▶ _Text segment_
[Start of Attachment]

Where: To reach Pildappa Rock, turn north off the Eyre Highway at Minnipa, 270km west of Port Augusta, and follow the signs. Stay: Camping at the base of the rock is free (donations accepted). Toilets, a picnic shelter and gas barbecues are provided (pets OK, phone coverage). Pack: A camera. Don’t miss: Rising early to catch sunrise on the rock.
Legges Tor, Ben Lomond National Park, TAS
You won’t need to lace up your hiking boots to reach the top of Tasmania’s second highest cluster of peaks, but the daring, white-knuckled drive up Jacob’s Ladder is sure to test your nerves. This skinny road etched precariously into the mountainside switchbacks to the top of Legges Tor where a lookout offers you grand views of the fluted black dolerite cliffs and forests of Ben Lomond National Park.
After your heart-stopping climb, reaching Ben Lomond’s ski village is a huge relief, nestled beneath Legges Tor (1572m). The ski fields surrender to walkers over Tassie’s fleeting summer, and as you wander to the top, you’ll find just enough old snow to shape a few snowballs and start a fight.
Halfway back down the mountain, a national park campground is suitable for compact caravans and is a top spot to stoke a roaring campfire and toast some marshmallows.
Where: Ben Lomond National Park is located 50km east of Launceston. Park your caravan in the campground before tackling Jacobs Ladder. Stay: Six free bush campsites provide firepits, toilets and a picnic shelter (small to medium-sized rigs only). Camping is free (wood provided, BYO water, no pets). In May 2020, national park entry will jump from $24/vehicle to $40 and a four-week holiday pass will go from $60 to $80/vehicle. Pack: Marshmallows. Don’t miss: Filming your own YouTube clip as you climb Jacobs Ladder.

[End of Attachment]

▶ _Dataset records_
[Start of Attachment]

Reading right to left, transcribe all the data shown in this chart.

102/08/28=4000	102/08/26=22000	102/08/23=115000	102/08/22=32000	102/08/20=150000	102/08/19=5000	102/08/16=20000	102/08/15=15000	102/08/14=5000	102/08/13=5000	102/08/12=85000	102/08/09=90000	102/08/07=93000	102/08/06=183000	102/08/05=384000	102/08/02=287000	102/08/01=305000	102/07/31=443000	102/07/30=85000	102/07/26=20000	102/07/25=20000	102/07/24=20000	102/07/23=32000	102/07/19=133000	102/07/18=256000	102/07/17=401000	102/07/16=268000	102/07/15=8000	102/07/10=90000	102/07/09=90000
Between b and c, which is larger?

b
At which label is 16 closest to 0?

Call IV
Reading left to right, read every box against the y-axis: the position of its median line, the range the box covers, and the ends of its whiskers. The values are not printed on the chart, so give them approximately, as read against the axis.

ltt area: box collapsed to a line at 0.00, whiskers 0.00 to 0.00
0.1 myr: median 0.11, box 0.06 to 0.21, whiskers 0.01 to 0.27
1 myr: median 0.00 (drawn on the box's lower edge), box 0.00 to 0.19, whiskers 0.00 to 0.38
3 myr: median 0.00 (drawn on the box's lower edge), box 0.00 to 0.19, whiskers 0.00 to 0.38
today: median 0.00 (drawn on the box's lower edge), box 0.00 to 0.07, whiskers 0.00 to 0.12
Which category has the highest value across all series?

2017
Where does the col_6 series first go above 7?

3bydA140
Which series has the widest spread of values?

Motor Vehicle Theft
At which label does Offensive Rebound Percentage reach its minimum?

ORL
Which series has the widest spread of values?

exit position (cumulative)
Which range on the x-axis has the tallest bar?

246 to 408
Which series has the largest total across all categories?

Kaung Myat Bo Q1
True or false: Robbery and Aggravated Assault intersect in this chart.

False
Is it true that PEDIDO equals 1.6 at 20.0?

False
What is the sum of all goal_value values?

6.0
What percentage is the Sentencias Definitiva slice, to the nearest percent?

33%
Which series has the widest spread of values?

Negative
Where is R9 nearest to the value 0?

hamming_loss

[End of Attachment]

▶ _Task list_
1) Turn the paragraph in the Australian travel guide that begins "Where: Ben Lomond National Park is located" into a short bulleted list that keeps its main facts.
2) Pick up the Australian travel guide after its last sentence and keep writing.
The records have nothing to do with the Australian travel guide.

▶ _Results for each task_
1)
- Location: 50km east of Launceston; leave your caravan at the campground before driving Jacobs Ladder.
- Stay: six free bush campsites with firepits, toilets and a picnic shelter, for small to medium-sized rigs only.
- Camping terms: free, wood provided, bring your own water, no pets.
- Fees from May 2020: park entry rises from $24 to $40 per vehicle, and a four-week holiday pass from $60 to $80 per vehicle.
- Pack: marshmallows.
- Don't miss: filming your own YouTube clip as you climb Jacobs Ladder.

2)
Cape Bridgewater, Portland, VIC
Salty sea views and a 650-strong colony of Australian fur seals lure walkers onto this easy, breezy trail that teeters atop Victoria’s highest sea cliff. It’s a hugely scenic ramble that’s easy and thrilling, and the colony that gathers at the base of Cape Bridgewater is one of the mainland’s largest.
At trail’s end you can sit and wildlife watch from an airy viewing platform built out over the sea caves where big, brown fur seals feed and laze, hauled out on rock ledges far below. You’ll spot seabirds riding the thermals and looping down to snatch fish from the sea, and it’s hard to find a prettier spot than this to escape your worries and let your mind and feet wander.
The trail begins at a carpark above the surf club on Bridgewater Bay, and it takes 45 minutes to reach the seals. About 10 minutes into the walk, the clifftop trail descends to an old jetty where, at the turn of the 19th Century, Portland’s fishing boats were winched out of the sea at the end of each season and stored in sheds and a nearby sea cave.
After a 20-minute climb you’ll reach Stony Hill lookout on the very top of Victoria’s highest sea cliff at 130m. Stroll downhill to watch the whales and then retrace your steps, or continue along the Great South West Walk to the blowholes at Cape Duquesne (1.5 to 2 hours).
Where: Portland is 357km west of Melbourne and 108km from Mount Gambier. Stay: Henty Bay Beachfront Caravan Park has beachfront sites and there’s free camping at Sawpit Campground in nearby Mt Clay State Forest. Pack: SUPS, surfboards and fishing rods. Don’t miss: Portland’s ‘Petrified’ Forest.
Shrouded Gods Mountain, Morton National Park, NSW
Its name inspires many a trekker across the flowering heathlands of Little Forest Plateau, leapfrogging muddy bogs and wombat burrows to teeter — spellbound — on the edge of Clyde River gorge. Across the airy abyss lies the dramatic, peak-studded skyline of the Budawang Wilderness.
The Castle and Pigeon House Mountain rise above this crowded sandstone vista, distinguished and named by Captain James Cook back in 1770 and continuing to impressive the weary walkers who discover them. The walk takes around 2.5 hours (7km return), and is a top way to fill a morning.
For endless views without the walking, George Boyd Lookout captures a vast vista from Lake Conjola to the coast, and is signposted off the very scenic Twelve Mile Road.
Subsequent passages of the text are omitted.